Shostakovich and Strings
ASU Symphony Orchestra
Jeffery Meyer, conductor
Yuhui Li, piano, 2018 concerto competition winner
4 p.m. Jan. 27, Scottsdale Center for the Arts
7:30 p.m. Jan. 29, Tempe Center for the Arts
The ASU Symphony Orchestra presents a dramatic program of Eastern European works influenced by the events of World War II. Core repertoire works, Shostakovich' Piano Concerto No. 2 and Bartok's "Divertimento" are performed in dialogue with the avant-garde “Threnody to the Victims of Hiroshima” by Penderecki and the masterpiece of neoclassicism Concerto for String Orchestra by pioneering female composer Grażyna Bacewicz.
Graduate recital
ASU Chamber Orchestra
Michelle Di Russo, Yun Song Tay, Francisco Hernández, conductors
7:30 p.m.
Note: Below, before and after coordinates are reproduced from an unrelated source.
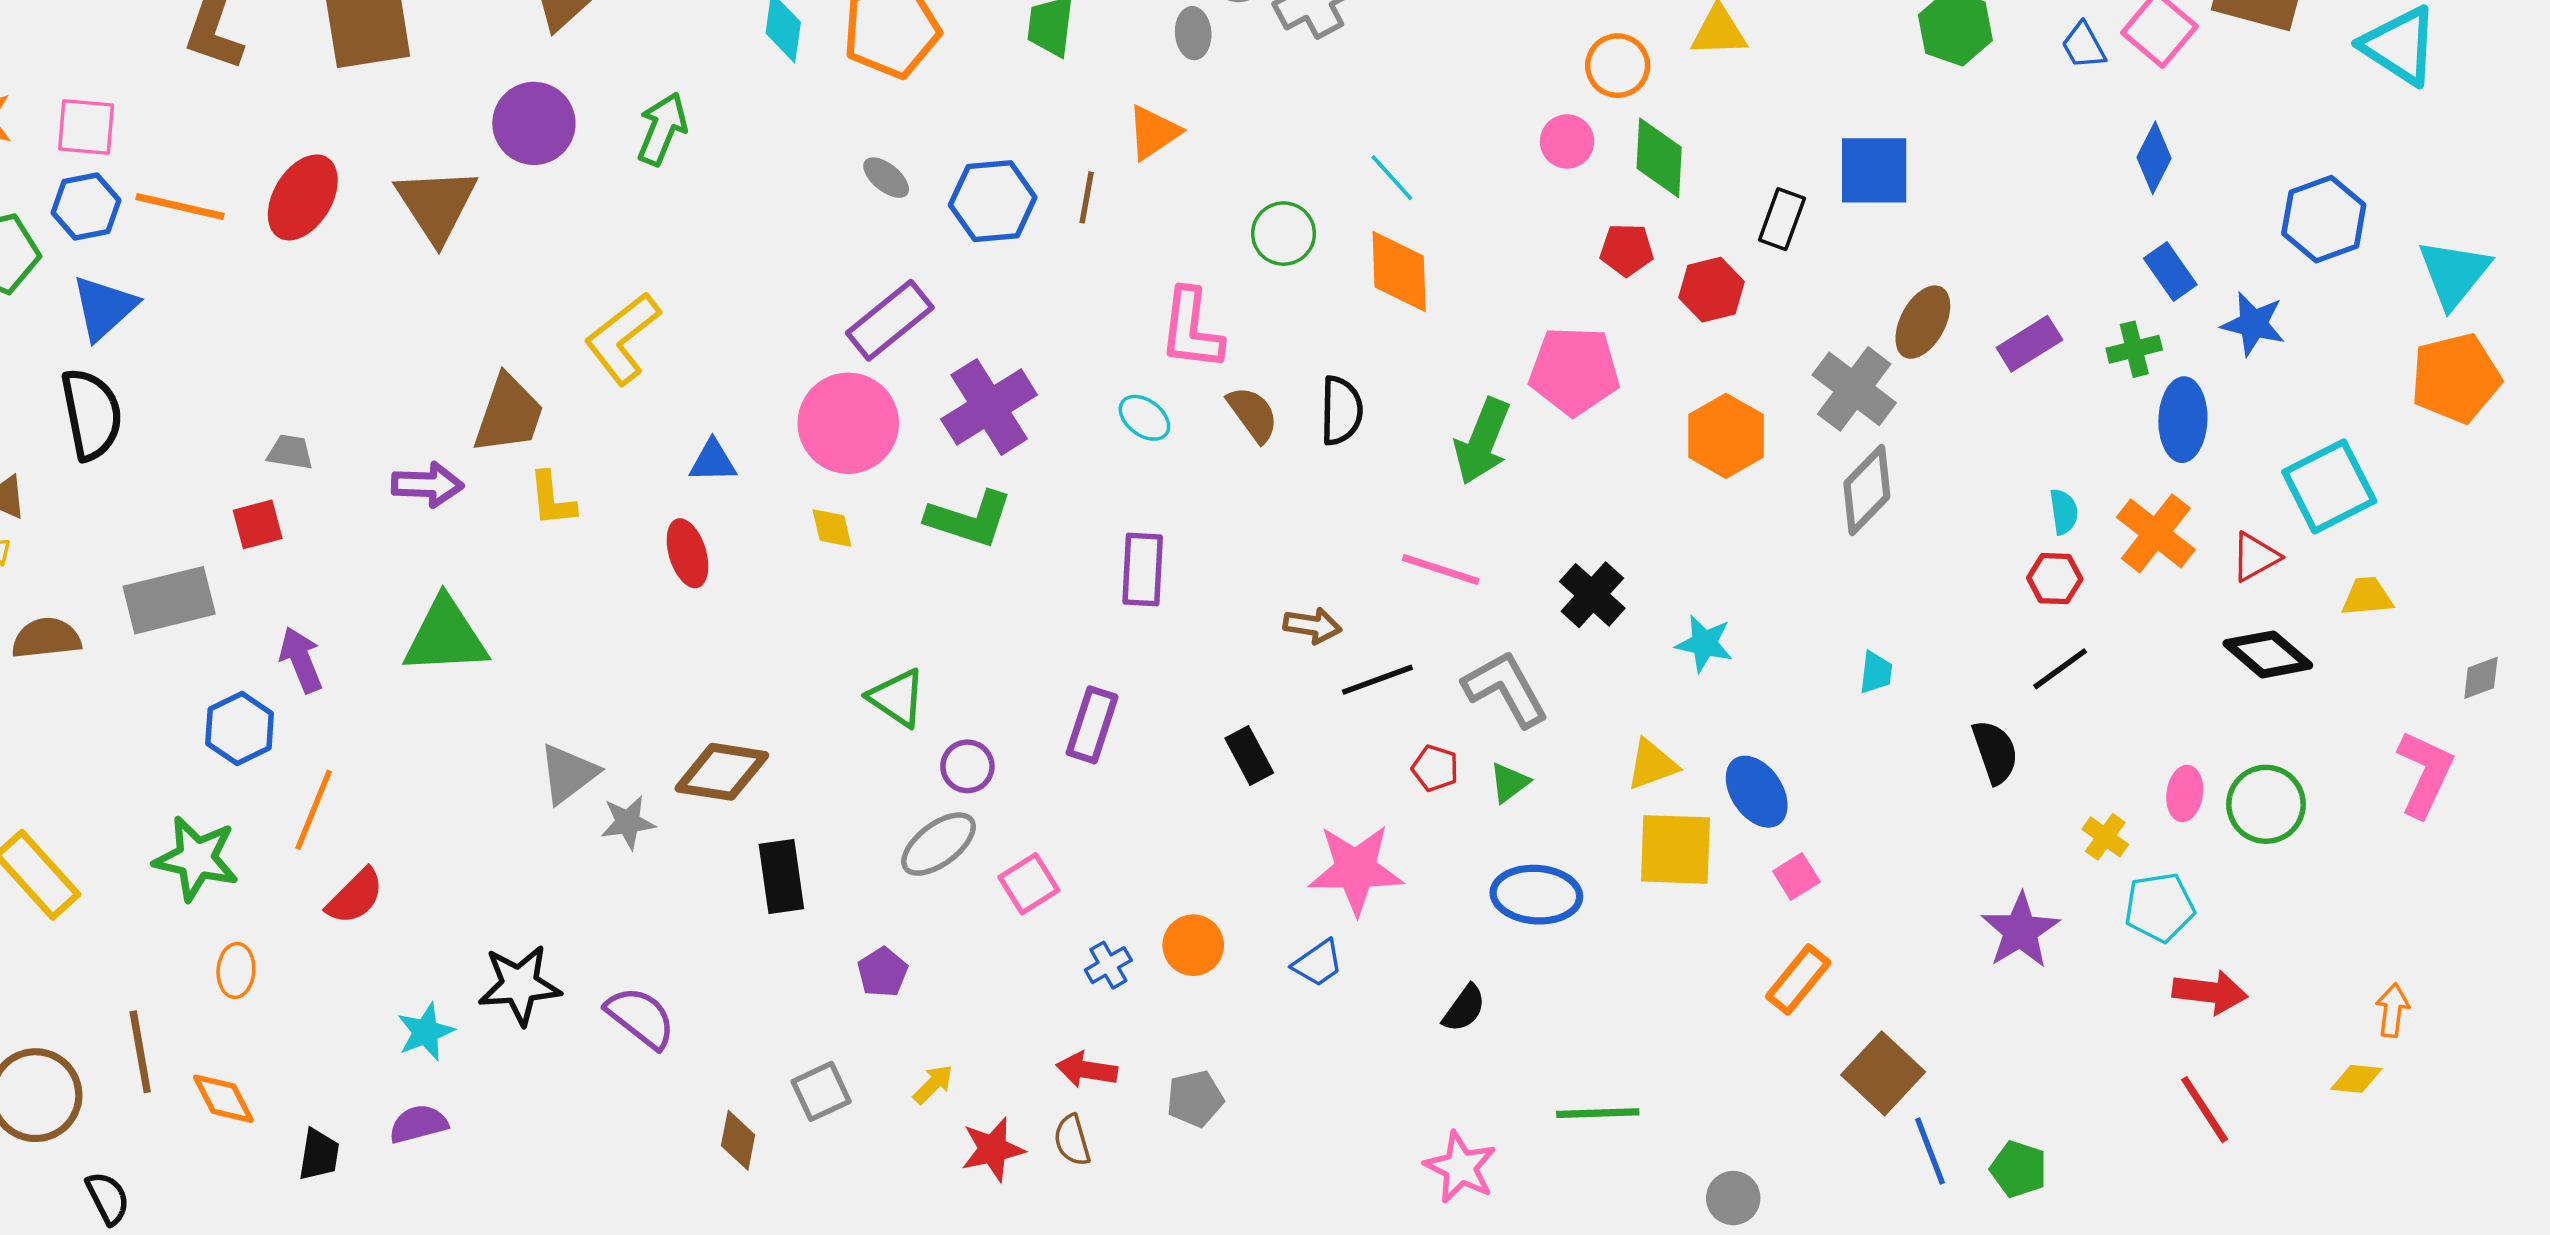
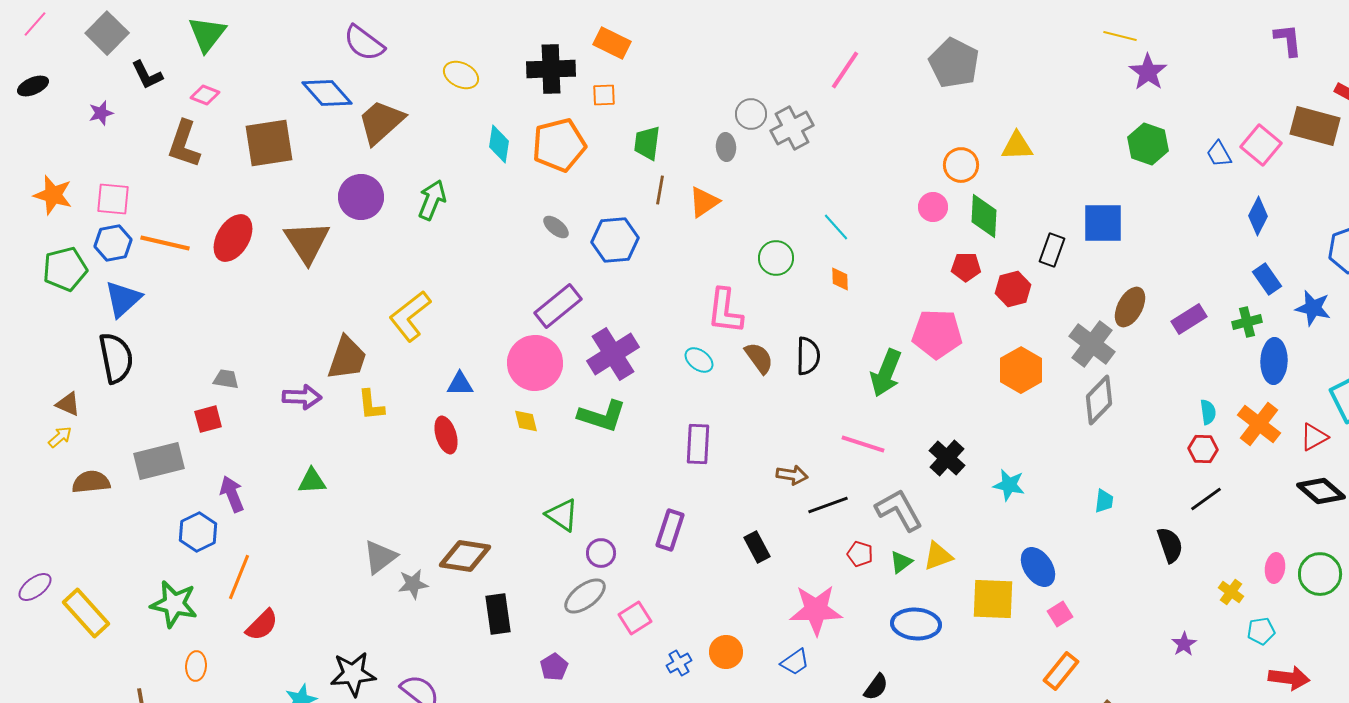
brown line: (1087, 197) -> (660, 190), moved
orange diamond: (1399, 272) -> (840, 279), size x0.5
green triangle: (445, 636) -> (312, 481), size x0.6
yellow triangle: (1652, 765) -> (938, 556), moved
cyan pentagon: (2159, 907) -> (1261, 631), size x0.7
purple star: (2020, 931) -> (1184, 644), size x0.6

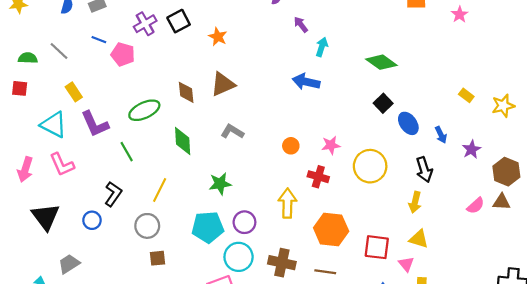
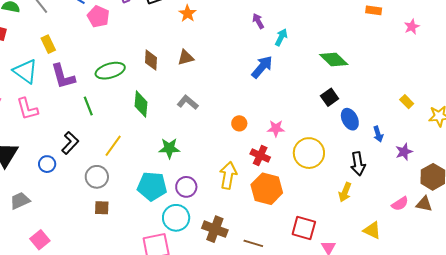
purple arrow: (301, 25) -> (258, 21), moved
blue arrow: (306, 82) -> (262, 67), turned 110
brown triangle: (223, 84) -> (186, 58), size x0.7
orange hexagon: (331, 229) -> (267, 189), moved
yellow triangle: (419, 239) -> (372, 230), moved

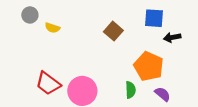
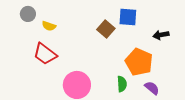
blue square: (154, 18) -> (128, 17), moved
red trapezoid: (48, 83) -> (45, 54), moved

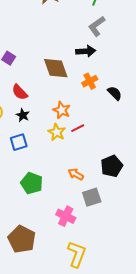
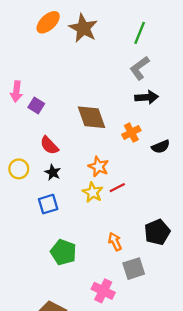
black arrow: (86, 51) -> (147, 97), moved
black semicircle: (115, 93) -> (161, 147), turned 112
orange arrow: (76, 174) -> (115, 242), turned 35

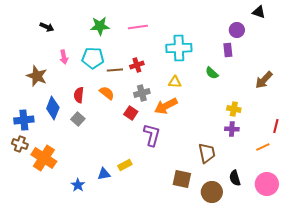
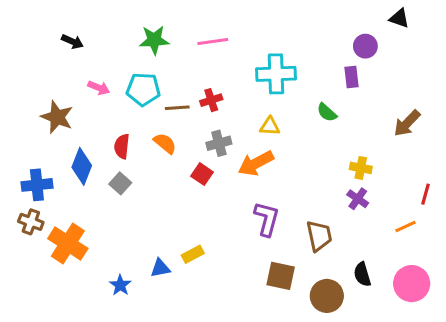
pink arrow: (64, 57) -> (99, 88), turned -56
purple cross: (232, 129) -> (358, 199), turned 32
purple L-shape: (152, 135) -> (267, 219), moved

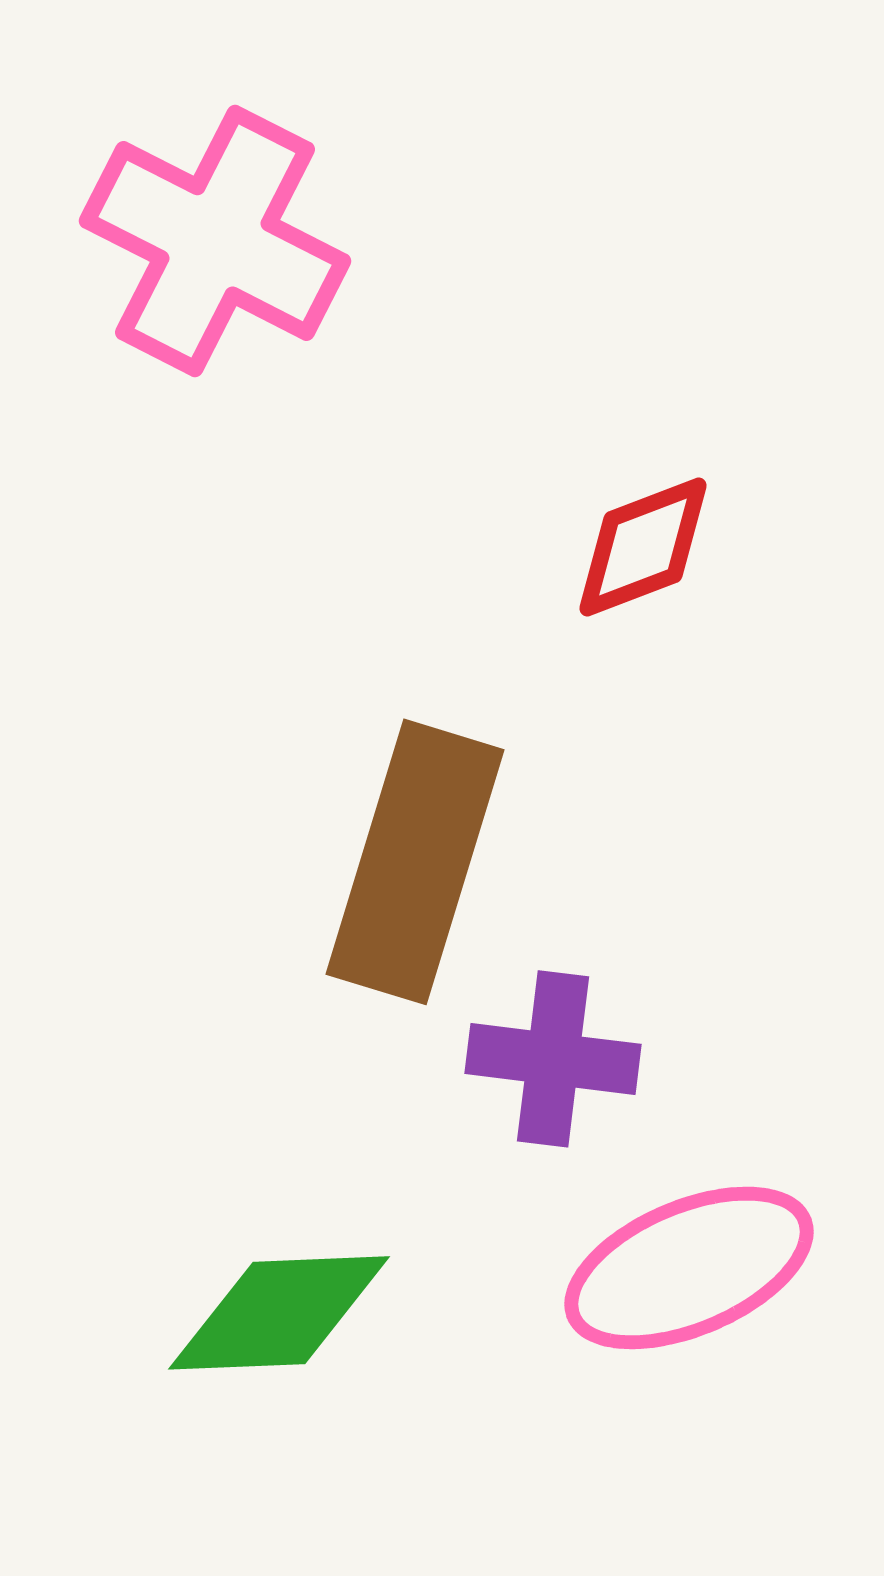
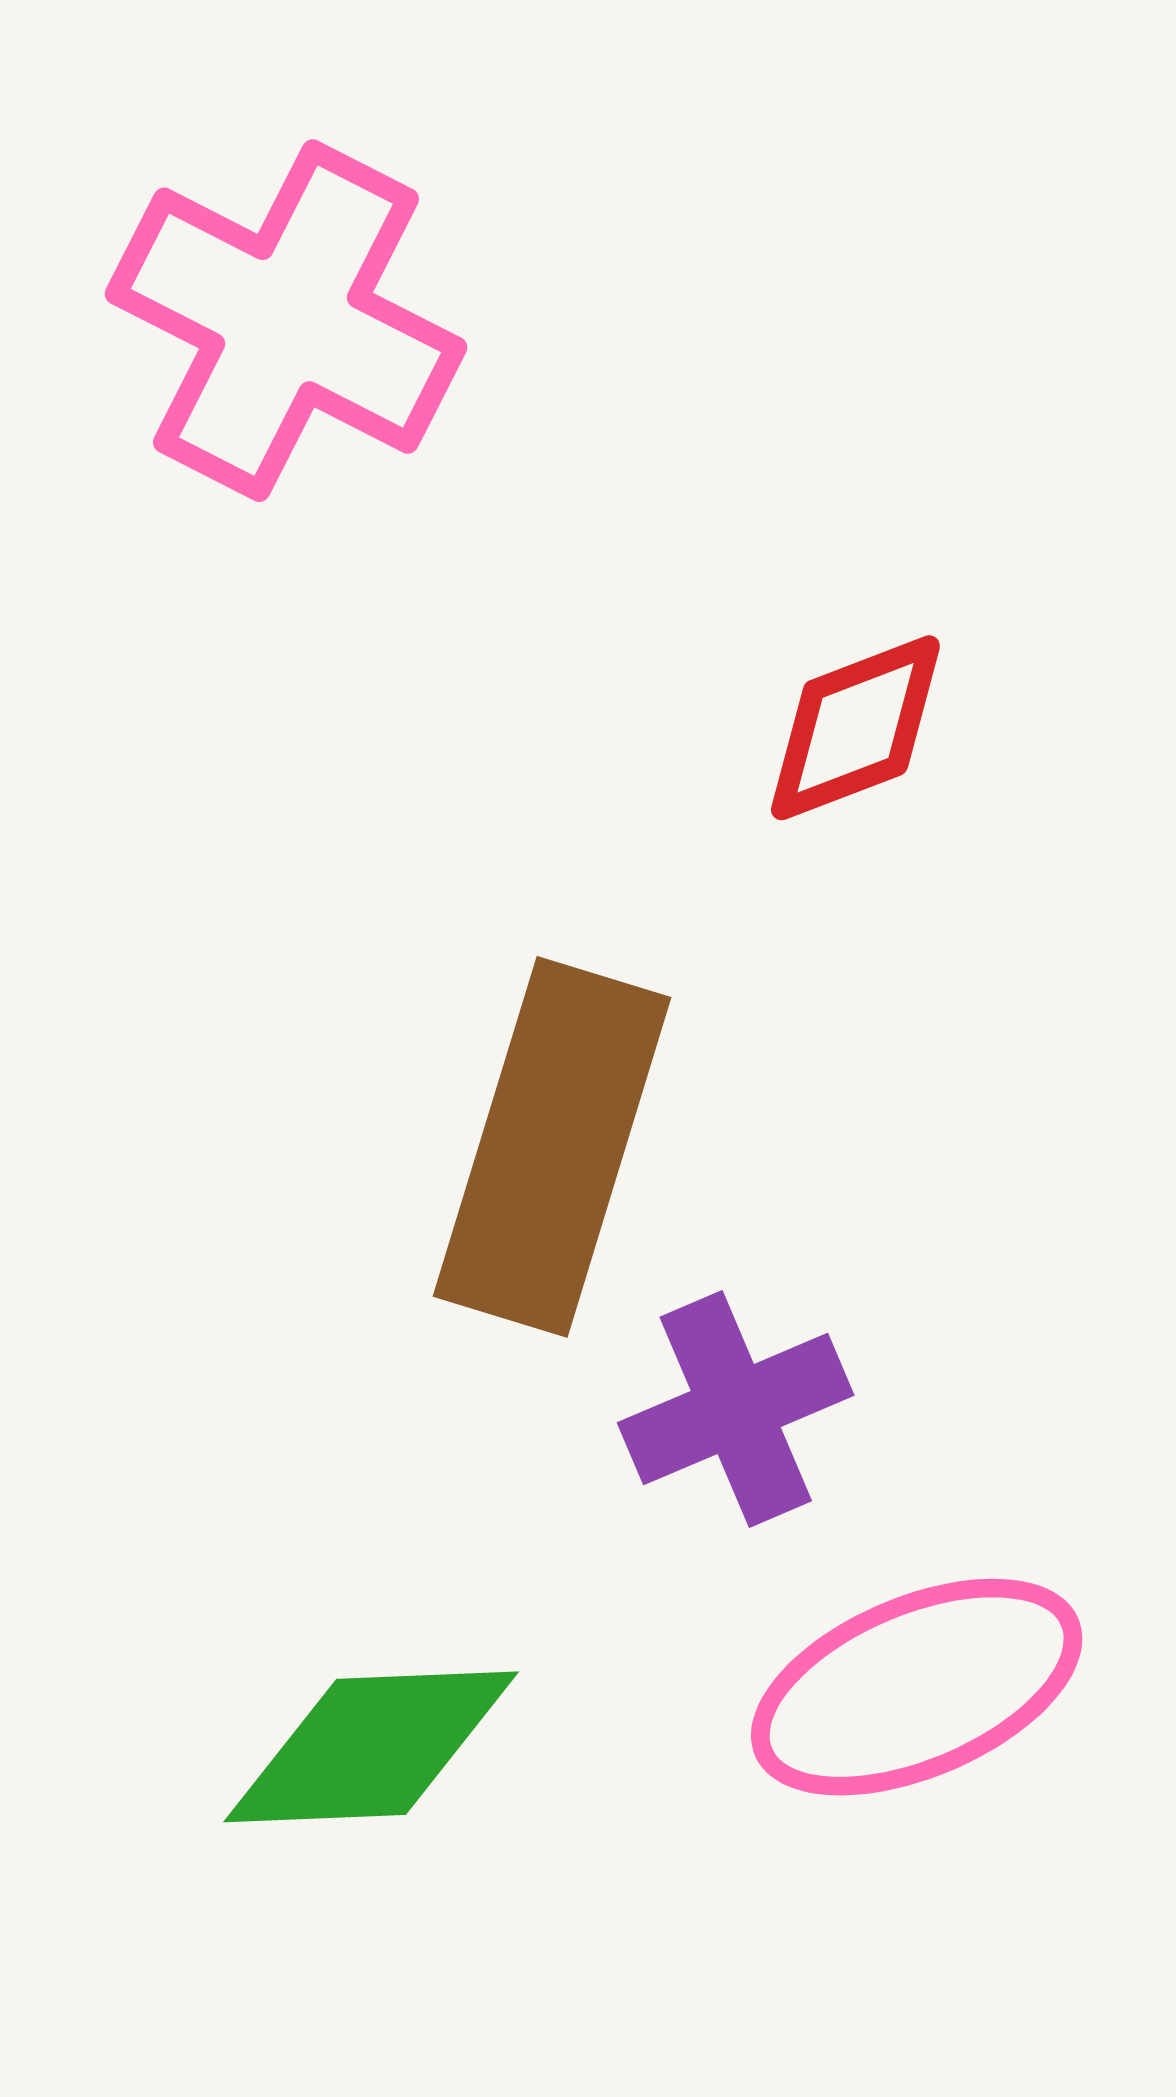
purple cross: (553, 1059) -> (736, 1409), turned -30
Feb. 10, Katzin Concert Hall
Three assistant conductors from the studio of Jeffery Meyer present an enticing and eclectic chamber orchestra program of works by Webern, Dvorak and Mihaud.
Brahms Symphony No. 2
ASU Chamber Orchestra
Jeffery Meyer, conductor
Robert Spring, clarinet
7:30 p.m. Feb. 28, ASU Gammage
The world premiere of Rodney Rogers’ Clarinet Concerto will be performed by the ASU Symphony Orchestra and Robert Spring, professor of clarinet. In addition to featuring these two world-renowned ASU faculty members, this must-see concert opens with Beethoven’s heroic Leonora Overture No. 3 and concludes with Brahms’ radiant Second Symphony.
Mussorgsky 'Pictures at an Exhibition' and Projeto Arcomusical
ASU Symphony Orchestra
Jeffery Meyer, conductor
Projeto Arcomusical, berimbau ensemble
7:30 p.m. March 31, Tempe Center for the Arts
The ASU Symphony Orchestra welcomes Projeto Arcomusical, a world-music sextet that reimagines the Afro-Brazilian musical bow, the berimbau. The group will premiere Elliott Cole’s new concerto written for the ensemble and the ASU Symphony Orchestra, “Berimbau Concerto,” as well as an opening new work by one of the group’s own members, Alexis C. Lamb. Mussorgsky’s blazing masterwork “Pictures at an Exhibition” brings the program to a close.
Young Persons' Concert
ASU Symphony Orchestra
Michelle Di Russo, Yun Song Tay, Francisco Hernández, conductors
10:30 a.m. March 27, ASU Gammage
ASU’s three orchestral assistant conductors lead an educational and entertaining program for high school and middle school students featuring the music of Mussorgsky and Wagner.
Stravinsky and Wagner
ASU Symphony Orchestra
Jeffery Meyer, conductor
Gordon Hawkins, baritone
Stephanie Weiss, mezzo-soprano
7:30 p.m. April 18, Tempe Center for the Arts
The 2018-19 season closes with “Petrushka,” Stravinsky’s second masterpiece written for Diaghilev’s Ballets Russes, depicting the deadly love triangle between puppets who suddenly come to life. The first half presents some of Wagner’s most inspired music from his greatest operas featuring ASU School of Music faculty Gordon Hawkins and Stephanie Weiss.